*EXPLORE THE MATERIAL:*
1. In the passage on cultural relativism, what term names the belief that another culture is superior to one's own?
2. Extract the portion of the cultural relativism passage from "Sometimes when people" to "of different cultures.", copied word for word.

*DOCUMENT SECTION:*
Culture shock may appear because people aren’t always expecting cultural differences. Anthropologist Ken Barger (1971) discovered this when he conducted a participatory observation in an Inuit community in the Canadian Arctic. Originally from Indiana, Barger hesitated when invited to join a local snowshoe race. He knew he would never hold his own against these experts. Sure enough, he finished last, to his mortification. But the tribal members congratulated him, saying, “You really tried!” In Barger’s own culture, he had learned to value victory. To the Inuit people, winning was enjoyable, but their culture valued survival skills essential to their environment: how hard someone tried could mean the difference between life and death. Over the course of his stay, Barger participated in caribou hunts, learned how to take shelter in winter storms, and sometimes went days with little or no food to share among tribal members. Trying hard and working together, two nonmaterial values, were indeed much more important than winning. During his time with the Inuit tribe, Barger learned to engage in cultural relativism.
Cultural Relativism
Cultural relativism is the practice of assessing a culture by its own standards rather than viewing it through the lens of one’s own culture. Practicing cultural relativism requires an open mind and a willingness to consider, and even adapt to, new values, norms, and practices.
However, indiscriminately embracing everything about a new culture is not always possible. Even the most culturally relativist people from egalitarian societies—ones in which women have political rights and control over their own bodies—question whether the widespread practice of female genital mutilation in countries such as Ethiopia and Sudan should be accepted as a part of cultural tradition. Social scientists attempting to engage in cultural relativism, then, may struggle to reconcile aspects of their own culture with aspects of a culture that they are studying.
Sometimes when people attempt to address feelings of ethnocentrism and develop cultural relativism, they swing too far to the other end of the spectrum. Xenocentrism is the opposite of ethnocentrism, and refers to the belief that another culture is superior to one’s own. An exchange student who goes home after a semester abroad or a social scientist who returns from the field may find it difficult to associate with the values of their own culture after having experienced what they deem a more upright or nobler way of living. Xenophobia, on the other hand is an irrational fear or hatred of different cultures.

Dataset excerpts:
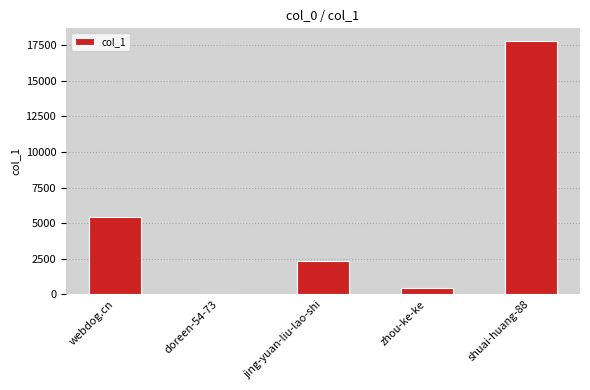

True or false: the data shows 1186 at jing-yuan-liu-lao-shi.

False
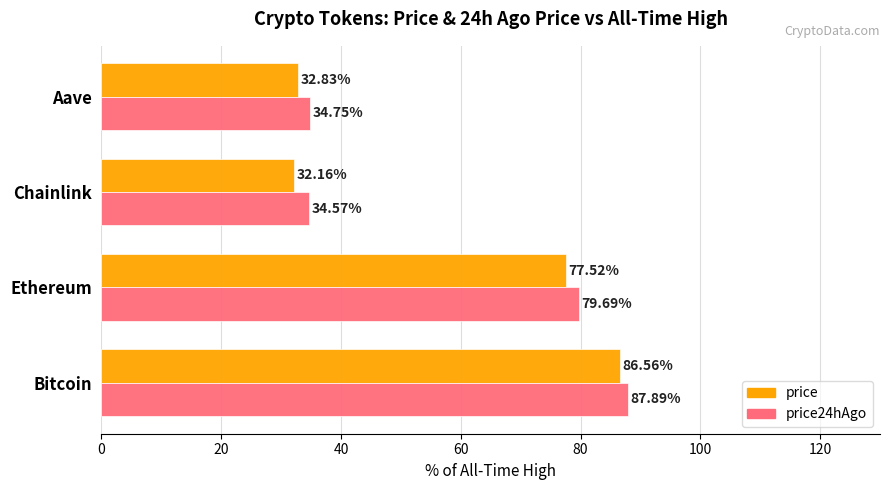

Which series has the largest total across all categories?

price24hAgo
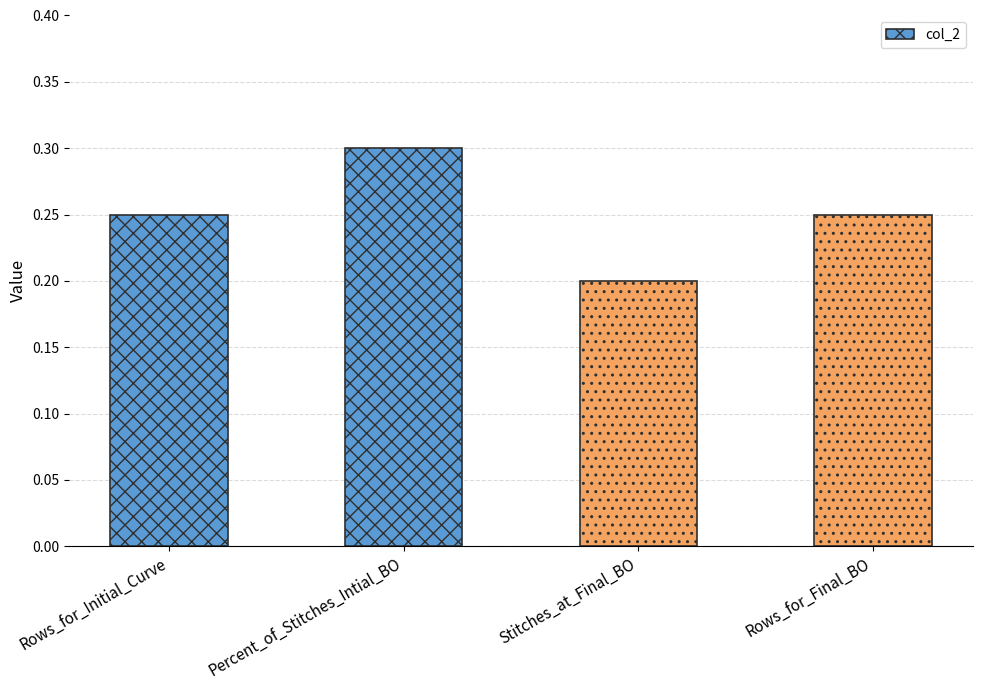

Count the values in the range 0 to 1.

4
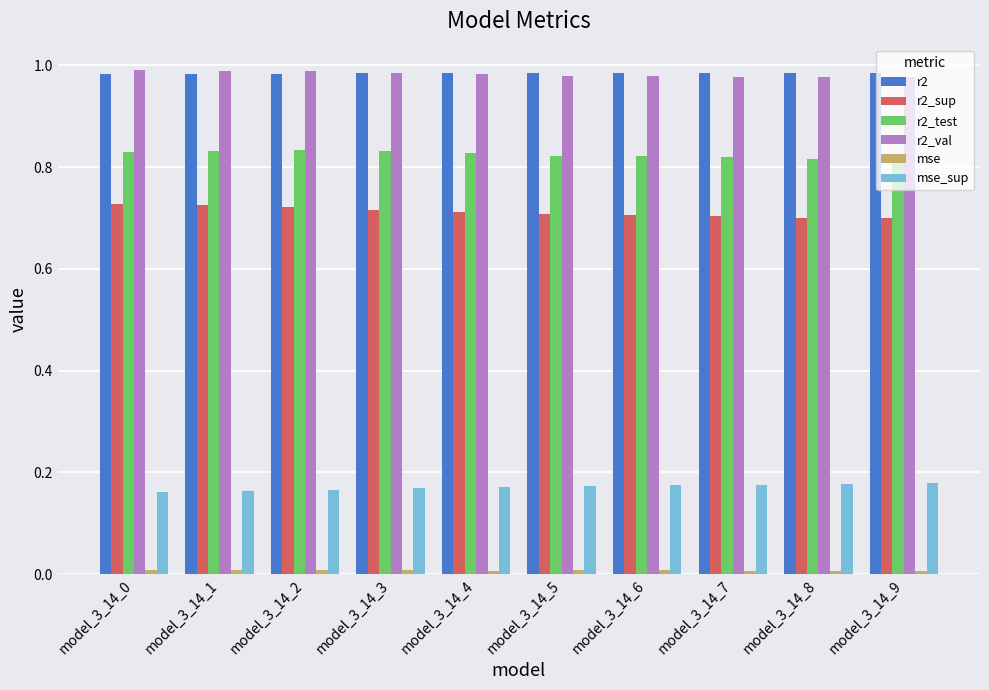

Does the chart contain any negative values?

No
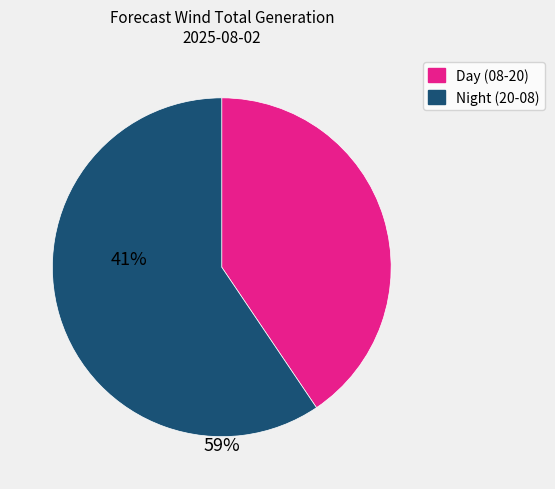

Is there a majority slice in this chart?

Yes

*ANSWERS PROVIDED:*
1. Xenocentrism.

2.
Sometimes when people attempt to address feelings of ethnocentrism and develop cultural relativism, they swing too far to the other end of the spectrum. Xenocentrism is the opposite of ethnocentrism, and refers to the belief that another culture is superior to one’s own. An exchange student who goes home after a semester abroad or a social scientist who returns from the field may find it difficult to associate with the values of their own culture after having experienced what they deem a more upright or nobler way of living. Xenophobia, on the other hand is an irrational fear or hatred of different cultures.